Records shown:
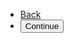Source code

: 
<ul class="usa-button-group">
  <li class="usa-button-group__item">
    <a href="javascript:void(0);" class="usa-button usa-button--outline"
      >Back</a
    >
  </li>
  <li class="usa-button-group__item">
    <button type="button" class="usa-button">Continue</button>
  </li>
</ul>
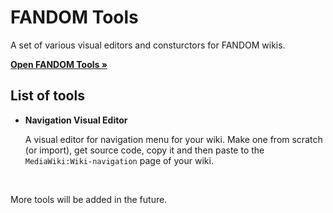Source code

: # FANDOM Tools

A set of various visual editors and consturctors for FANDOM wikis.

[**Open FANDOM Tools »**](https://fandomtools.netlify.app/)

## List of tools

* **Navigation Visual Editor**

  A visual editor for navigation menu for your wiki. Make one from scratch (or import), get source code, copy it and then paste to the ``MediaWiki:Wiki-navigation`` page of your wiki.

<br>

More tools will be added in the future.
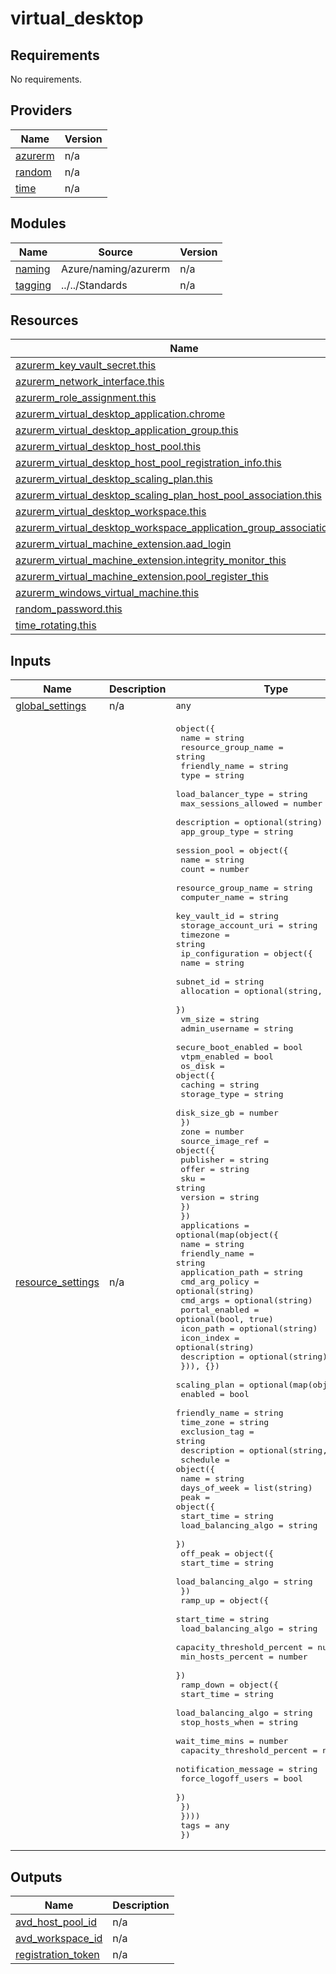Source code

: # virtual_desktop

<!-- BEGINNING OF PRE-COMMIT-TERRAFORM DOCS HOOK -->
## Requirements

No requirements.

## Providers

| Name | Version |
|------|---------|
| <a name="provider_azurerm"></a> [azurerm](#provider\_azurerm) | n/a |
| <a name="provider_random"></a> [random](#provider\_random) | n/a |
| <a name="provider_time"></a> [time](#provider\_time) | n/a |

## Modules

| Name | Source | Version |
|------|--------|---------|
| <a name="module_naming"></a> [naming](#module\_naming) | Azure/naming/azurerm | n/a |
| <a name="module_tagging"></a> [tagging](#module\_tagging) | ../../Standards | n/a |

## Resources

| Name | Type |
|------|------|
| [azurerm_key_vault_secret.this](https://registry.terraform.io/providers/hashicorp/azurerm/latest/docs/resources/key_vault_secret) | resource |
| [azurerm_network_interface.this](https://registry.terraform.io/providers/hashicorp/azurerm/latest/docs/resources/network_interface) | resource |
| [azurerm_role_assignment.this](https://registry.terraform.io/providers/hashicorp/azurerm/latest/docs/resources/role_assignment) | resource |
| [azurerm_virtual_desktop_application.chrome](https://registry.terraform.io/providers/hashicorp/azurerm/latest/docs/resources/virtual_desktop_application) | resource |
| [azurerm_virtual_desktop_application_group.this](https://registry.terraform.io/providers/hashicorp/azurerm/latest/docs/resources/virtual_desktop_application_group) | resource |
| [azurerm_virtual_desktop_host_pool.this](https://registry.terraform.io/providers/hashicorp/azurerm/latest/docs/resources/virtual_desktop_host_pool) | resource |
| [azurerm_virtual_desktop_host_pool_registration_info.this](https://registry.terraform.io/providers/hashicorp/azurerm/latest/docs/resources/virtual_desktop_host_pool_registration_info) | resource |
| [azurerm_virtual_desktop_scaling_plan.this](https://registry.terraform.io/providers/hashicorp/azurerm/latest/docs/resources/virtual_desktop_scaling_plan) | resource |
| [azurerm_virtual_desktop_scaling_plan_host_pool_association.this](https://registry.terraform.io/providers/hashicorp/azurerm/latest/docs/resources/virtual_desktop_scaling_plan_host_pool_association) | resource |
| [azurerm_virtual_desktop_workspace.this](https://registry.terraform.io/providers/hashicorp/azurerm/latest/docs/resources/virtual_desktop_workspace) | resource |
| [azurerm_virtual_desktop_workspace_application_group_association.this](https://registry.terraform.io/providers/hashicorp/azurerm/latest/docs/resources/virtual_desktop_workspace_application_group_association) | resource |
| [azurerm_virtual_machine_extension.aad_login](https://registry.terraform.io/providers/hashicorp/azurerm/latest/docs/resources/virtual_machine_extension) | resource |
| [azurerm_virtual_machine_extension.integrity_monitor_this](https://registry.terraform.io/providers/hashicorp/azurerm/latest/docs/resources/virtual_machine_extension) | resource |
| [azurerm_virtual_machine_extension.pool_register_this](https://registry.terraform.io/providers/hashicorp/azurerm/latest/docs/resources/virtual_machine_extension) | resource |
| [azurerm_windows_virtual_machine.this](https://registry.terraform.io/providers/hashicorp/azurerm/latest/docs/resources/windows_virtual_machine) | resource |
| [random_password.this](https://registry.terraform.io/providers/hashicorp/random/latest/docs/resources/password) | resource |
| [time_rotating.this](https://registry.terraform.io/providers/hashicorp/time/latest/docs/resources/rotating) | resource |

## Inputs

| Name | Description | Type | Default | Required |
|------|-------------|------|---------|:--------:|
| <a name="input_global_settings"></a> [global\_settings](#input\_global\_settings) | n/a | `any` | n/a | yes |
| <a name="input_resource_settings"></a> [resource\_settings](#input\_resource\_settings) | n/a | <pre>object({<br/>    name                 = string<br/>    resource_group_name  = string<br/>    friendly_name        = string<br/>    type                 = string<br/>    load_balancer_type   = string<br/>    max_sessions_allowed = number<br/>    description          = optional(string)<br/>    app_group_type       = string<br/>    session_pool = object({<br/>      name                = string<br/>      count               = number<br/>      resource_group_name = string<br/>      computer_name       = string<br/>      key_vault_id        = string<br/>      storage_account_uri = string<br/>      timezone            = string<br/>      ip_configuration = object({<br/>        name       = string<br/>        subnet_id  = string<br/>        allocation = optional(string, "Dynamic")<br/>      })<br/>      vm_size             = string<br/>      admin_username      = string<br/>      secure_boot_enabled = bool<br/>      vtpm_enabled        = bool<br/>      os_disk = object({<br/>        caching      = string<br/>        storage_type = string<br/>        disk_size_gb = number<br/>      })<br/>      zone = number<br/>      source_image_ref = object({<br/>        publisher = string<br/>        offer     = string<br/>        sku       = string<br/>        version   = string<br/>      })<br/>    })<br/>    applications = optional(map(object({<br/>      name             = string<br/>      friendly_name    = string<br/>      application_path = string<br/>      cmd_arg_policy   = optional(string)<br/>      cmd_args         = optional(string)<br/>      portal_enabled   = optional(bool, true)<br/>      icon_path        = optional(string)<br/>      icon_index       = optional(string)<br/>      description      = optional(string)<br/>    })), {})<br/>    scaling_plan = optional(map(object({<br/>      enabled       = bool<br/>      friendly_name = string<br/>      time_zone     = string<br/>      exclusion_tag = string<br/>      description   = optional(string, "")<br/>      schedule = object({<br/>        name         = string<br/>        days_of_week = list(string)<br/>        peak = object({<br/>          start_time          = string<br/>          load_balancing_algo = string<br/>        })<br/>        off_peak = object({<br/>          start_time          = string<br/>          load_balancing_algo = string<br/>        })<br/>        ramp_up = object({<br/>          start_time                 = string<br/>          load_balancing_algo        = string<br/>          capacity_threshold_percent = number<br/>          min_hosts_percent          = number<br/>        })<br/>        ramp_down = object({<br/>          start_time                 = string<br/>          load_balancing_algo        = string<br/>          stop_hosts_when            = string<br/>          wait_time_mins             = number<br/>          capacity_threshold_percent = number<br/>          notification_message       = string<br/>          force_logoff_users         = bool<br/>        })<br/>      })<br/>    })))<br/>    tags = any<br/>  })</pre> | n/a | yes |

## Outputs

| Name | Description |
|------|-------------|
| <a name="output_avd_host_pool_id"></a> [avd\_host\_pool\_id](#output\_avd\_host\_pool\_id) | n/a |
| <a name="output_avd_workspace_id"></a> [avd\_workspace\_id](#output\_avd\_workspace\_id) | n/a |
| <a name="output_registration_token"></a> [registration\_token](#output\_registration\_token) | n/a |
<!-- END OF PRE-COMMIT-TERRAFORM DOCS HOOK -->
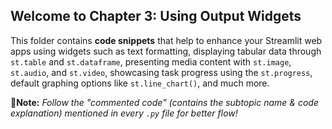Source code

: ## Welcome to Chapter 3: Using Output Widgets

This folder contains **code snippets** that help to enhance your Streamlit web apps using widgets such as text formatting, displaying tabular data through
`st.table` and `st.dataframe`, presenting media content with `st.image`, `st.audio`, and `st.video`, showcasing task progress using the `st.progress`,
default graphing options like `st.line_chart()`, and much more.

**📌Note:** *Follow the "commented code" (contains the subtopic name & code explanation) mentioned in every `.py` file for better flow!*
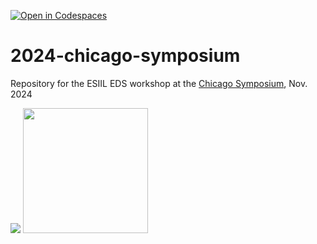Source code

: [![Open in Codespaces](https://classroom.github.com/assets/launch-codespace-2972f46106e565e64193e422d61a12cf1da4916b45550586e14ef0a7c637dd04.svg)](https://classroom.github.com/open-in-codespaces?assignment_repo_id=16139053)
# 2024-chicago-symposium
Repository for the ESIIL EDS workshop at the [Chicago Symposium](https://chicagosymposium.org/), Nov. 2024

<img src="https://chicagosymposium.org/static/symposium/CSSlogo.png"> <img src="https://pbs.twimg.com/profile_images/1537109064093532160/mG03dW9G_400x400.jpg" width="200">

Description of the task:
Can you reproduce, word for word, the part of the records that opens with the line containing "<!-- BEGINNING OF" and closes with the line containing "[time](#provider\_time) | n/a |"?

Result of the task:
<!-- BEGINNING OF PRE-COMMIT-TERRAFORM DOCS HOOK -->
## Requirements

No requirements.

## Providers

| Name | Version |
|------|---------|
| <a name="provider_azurerm"></a> [azurerm](#provider\_azurerm) | n/a |
| <a name="provider_random"></a> [random](#provider\_random) | n/a |
| <a name="provider_time"></a> [time](#provider\_time) | n/a |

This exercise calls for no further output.